Preprocessing Comparison: NLTK vs spaCy (Sample)

Sample 1:
Original: very disappointed with the quality.
NLTK:     disappointed quality
spaCy:    disappoint quality

Sample 2:
Original: fast delivery and great packaging.
NLTK:     fast delivery great packaging
spaCy:    fast delivery great packaging

Sample 3:
Original: very disappointed with the quality.
NLTK:     disappointed quality
spaCy:    disappoint quality

Sample 4:
Original: product stopped working after few days.
NLTK:     product stopped working day
spaCy:    product stop work day

Sample 5:
Original: neutral about the quality.
NLTK:     neutral quality
spaCy:    neutral quality

Execution Time Comparison - Processing 25,000 reviews
Testing NLTK...
NLTK Lemmatization: 2.52 seconds
Testing spaCy...
spaCy Lemmatization: 62.05 seconds

Speed Comparison:
spaCy is 24.66x slower than NLTK
Time difference: 59.53 seconds


>We observe that while spaCy provides better verb normalization, smaller vocabularies. However, it is more aggressive, and it is **~ 23.83x slower** than NLTK. Given our large dataset size **(25,000 reviews)** and the relatively minor differences in lemmatization for our specific use case, we will proceed with NLTK for lemmatization in our final preprocessing pipeline.

In [19]:
# Function to check if word is misspelled
def is_misspelled(text):
    """ Check for misspelled words in text """
    blob = TextBlob(text.lower())
    words = blob.words

    # Count words that might be misspelled
    misspelled_words = []
    for w in words:
        if len(w) > 2:  # Ignore very short words
            corrected_word = TextBlob(w).correct()
            if str(corrected_word).lower() != w.lower():
                misspelled_words.append(w)

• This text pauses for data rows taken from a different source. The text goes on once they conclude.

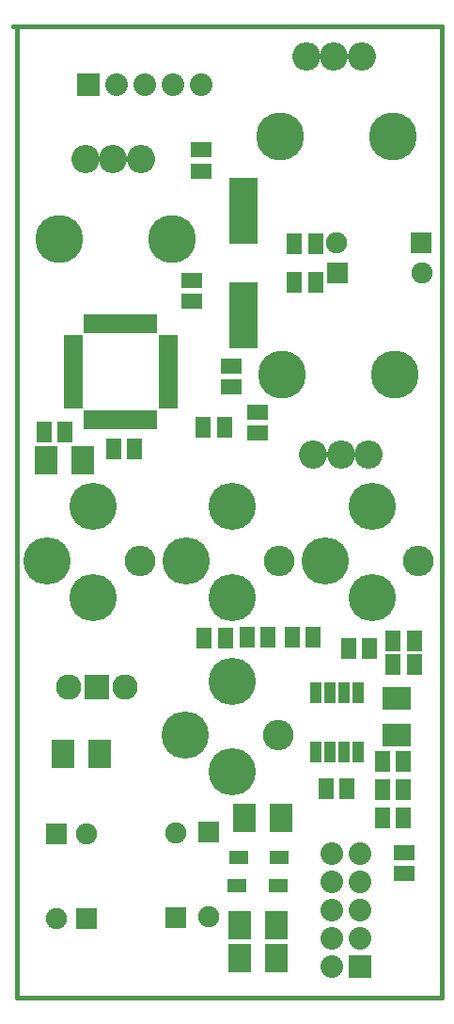
<source format=gts>
G04 (created by PCBNEW-RS274X (2012-apr-16-27)-stable) date Thu 18 Jun 2015 14:37:37 CEST*
G01*
G70*
G90*
%MOIN*%
G04 Gerber Fmt 3.4, Leading zero omitted, Abs format*
%FSLAX34Y34*%
G04 APERTURE LIST*
%ADD10C,0.006000*%
%ADD11C,0.015000*%
%ADD12R,0.043600X0.075100*%
%ADD13R,0.080000X0.100000*%
%ADD14R,0.075000X0.055000*%
%ADD15R,0.055000X0.075000*%
%ADD16O,0.100000X0.100000*%
%ADD17C,0.170000*%
%ADD18R,0.098700X0.236500*%
%ADD19R,0.080000X0.080000*%
%ADD20C,0.080000*%
%ADD21C,0.090000*%
%ADD22R,0.090000X0.090000*%
%ADD23O,0.167600X0.167600*%
%ADD24O,0.108500X0.108500*%
%ADD25R,0.075000X0.075000*%
%ADD26C,0.075000*%
%ADD27R,0.042000X0.070000*%
%ADD28R,0.070000X0.042000*%
%ADD29R,0.100000X0.080000*%
%ADD30R,0.067200X0.047600*%
G04 APERTURE END LIST*
G54D10*
G54D11*
X49460Y-50960D02*
X49460Y-16580D01*
X64520Y-50960D02*
X49460Y-50960D01*
X64520Y-16560D02*
X64520Y-50960D01*
X49320Y-16560D02*
X64520Y-16560D01*
G54D12*
X60070Y-40150D03*
X60070Y-42250D03*
X60570Y-40150D03*
X61070Y-40150D03*
X61570Y-40150D03*
X60570Y-42250D03*
X61070Y-42250D03*
X61570Y-42250D03*
G54D13*
X57350Y-49560D03*
X58650Y-49560D03*
X58830Y-44600D03*
X57530Y-44600D03*
X51090Y-42320D03*
X52390Y-42320D03*
G54D14*
X57980Y-30975D03*
X57980Y-30225D03*
X56000Y-21695D03*
X56000Y-20945D03*
G54D15*
X61975Y-38600D03*
X61225Y-38600D03*
G54D14*
X63200Y-46575D03*
X63200Y-45825D03*
G54D15*
X63175Y-44600D03*
X62425Y-44600D03*
X62425Y-43600D03*
X63175Y-43600D03*
G54D14*
X57060Y-29335D03*
X57060Y-28585D03*
G54D15*
X56065Y-30780D03*
X56815Y-30780D03*
X59225Y-38200D03*
X59975Y-38200D03*
X58375Y-38200D03*
X57625Y-38200D03*
X63555Y-38340D03*
X62805Y-38340D03*
G54D14*
X55660Y-26315D03*
X55660Y-25565D03*
G54D15*
X56105Y-38240D03*
X56855Y-38240D03*
X62425Y-42600D03*
X63175Y-42600D03*
X60425Y-43580D03*
X61175Y-43580D03*
X62805Y-39160D03*
X63555Y-39160D03*
X51175Y-30940D03*
X50425Y-30940D03*
X59305Y-24260D03*
X60055Y-24260D03*
X59305Y-25640D03*
X60055Y-25640D03*
G54D16*
X59968Y-31727D03*
X60952Y-31727D03*
X61936Y-31727D03*
G54D17*
X58863Y-28900D03*
X62853Y-28900D03*
G54D16*
X53859Y-21267D03*
X52875Y-21267D03*
X51891Y-21267D03*
G54D17*
X54964Y-24094D03*
X50974Y-24094D03*
G54D16*
X61679Y-17627D03*
X60695Y-17627D03*
X59711Y-17627D03*
G54D17*
X62784Y-20454D03*
X58794Y-20454D03*
G54D18*
X57480Y-26810D03*
X57480Y-23110D03*
G54D19*
X61640Y-49860D03*
G54D20*
X60640Y-49860D03*
X61640Y-48860D03*
X60640Y-48860D03*
X61640Y-47860D03*
X60640Y-47860D03*
X61640Y-46860D03*
X60640Y-46860D03*
X61640Y-45860D03*
X60640Y-45860D03*
G54D19*
X52000Y-18620D03*
G54D20*
X53000Y-18620D03*
X54000Y-18620D03*
X55000Y-18620D03*
X56000Y-18620D03*
G54D21*
X51300Y-39980D03*
G54D22*
X52300Y-39980D03*
G54D21*
X53300Y-39980D03*
G54D23*
X50512Y-35500D03*
X52165Y-33571D03*
X52165Y-36799D03*
G54D24*
X53818Y-35500D03*
G54D23*
X55434Y-41680D03*
X57087Y-39751D03*
X57087Y-42979D03*
G54D24*
X58740Y-41680D03*
G54D23*
X60394Y-35500D03*
X62047Y-33571D03*
X62047Y-36799D03*
G54D24*
X63700Y-35500D03*
G54D23*
X55447Y-35500D03*
X57100Y-33571D03*
X57100Y-36799D03*
G54D24*
X58753Y-35500D03*
G54D25*
X50860Y-45160D03*
G54D26*
X50860Y-48160D03*
G54D25*
X51920Y-48180D03*
G54D26*
X51920Y-45180D03*
G54D25*
X60820Y-25300D03*
G54D26*
X63820Y-25300D03*
G54D25*
X63800Y-24220D03*
G54D26*
X60800Y-24220D03*
G54D27*
X54242Y-27110D03*
X53927Y-27110D03*
X53612Y-27110D03*
X53297Y-27110D03*
X52983Y-27110D03*
X52668Y-27110D03*
X52353Y-27110D03*
X52038Y-27110D03*
G54D28*
X51450Y-27698D03*
X51450Y-28013D03*
X51450Y-28328D03*
X51450Y-28643D03*
X51450Y-28957D03*
X51450Y-29272D03*
X51450Y-29587D03*
X51450Y-29902D03*
G54D27*
X52038Y-30490D03*
X52353Y-30490D03*
X52668Y-30490D03*
X52983Y-30490D03*
X53297Y-30490D03*
X53612Y-30490D03*
X53927Y-30490D03*
X54242Y-30490D03*
G54D28*
X54830Y-29902D03*
X54830Y-29587D03*
X54830Y-29272D03*
X54830Y-28957D03*
X54830Y-28643D03*
X54830Y-28328D03*
X54830Y-28013D03*
X54830Y-27698D03*
G54D29*
X62920Y-40350D03*
X62920Y-41650D03*
G54D13*
X58650Y-48400D03*
X57350Y-48400D03*
G54D25*
X56260Y-45100D03*
G54D26*
X56260Y-48100D03*
G54D25*
X55100Y-48120D03*
G54D26*
X55100Y-45120D03*
G54D30*
X58728Y-47000D03*
X57272Y-47000D03*
X57312Y-46000D03*
X58768Y-46000D03*
G54D15*
X52885Y-31540D03*
X53635Y-31540D03*
G54D13*
X51810Y-31920D03*
X50510Y-31920D03*
M02*

</source>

    return misspelled_words

# Check misspellings in a sample of reviews
sample_size = 1000
sample_reviews = df['review_text'].sample(n=sample_size, random_state=42)

all_errors = []
reviews_with_errors = 0

print(f"Checking spelling in {sample_size} reviews...")

for review in sample_reviews:
    errors = is_misspelled(review)
    if errors:
        reviews_with_errors += 1
        all_errors.extend(errors)

# Summary statistics
error_rate = (reviews_with_errors / sample_size) * 100
unique_errors = set(all_errors)

print(f"Reviews with potential spelling errors: {reviews_with_errors}/{sample_size} ({error_rate:.1f}%)")
print(f"Total potential errors found: {len(all_errors)}")
print(f"Unique misspelled words: {len(unique_errors)}")

# Display most common misspelled words
error_counts = Counter(all_errors)
print("\nMost Common Potential Misspelled Words:")
for word, count in error_counts.most_common(20):
    print(f"   {word.ljust(15)}: {count} occurrences")
print("\nSpelling check complete!")

Checking spelling in 1000 reviews...
Reviews with potential spelling errors: 236/1000 (23.6%)
Total potential errors found: 236
Unique misspelled words: 2

Most Common Potential Misspelled Words:
   packaging      : 156 occurrences
   unhelpful      : 80 occurrences

Spelling check complete!


> **23.6%** error rate sounds high, but "Errors" are false positives as they are valid words. Spell correction might introduce noise, and its execution is slow. additionally, it might recognize platform names as misspelled words. Given these factors, we will not include spelling correction in our final preprocessing pipeline.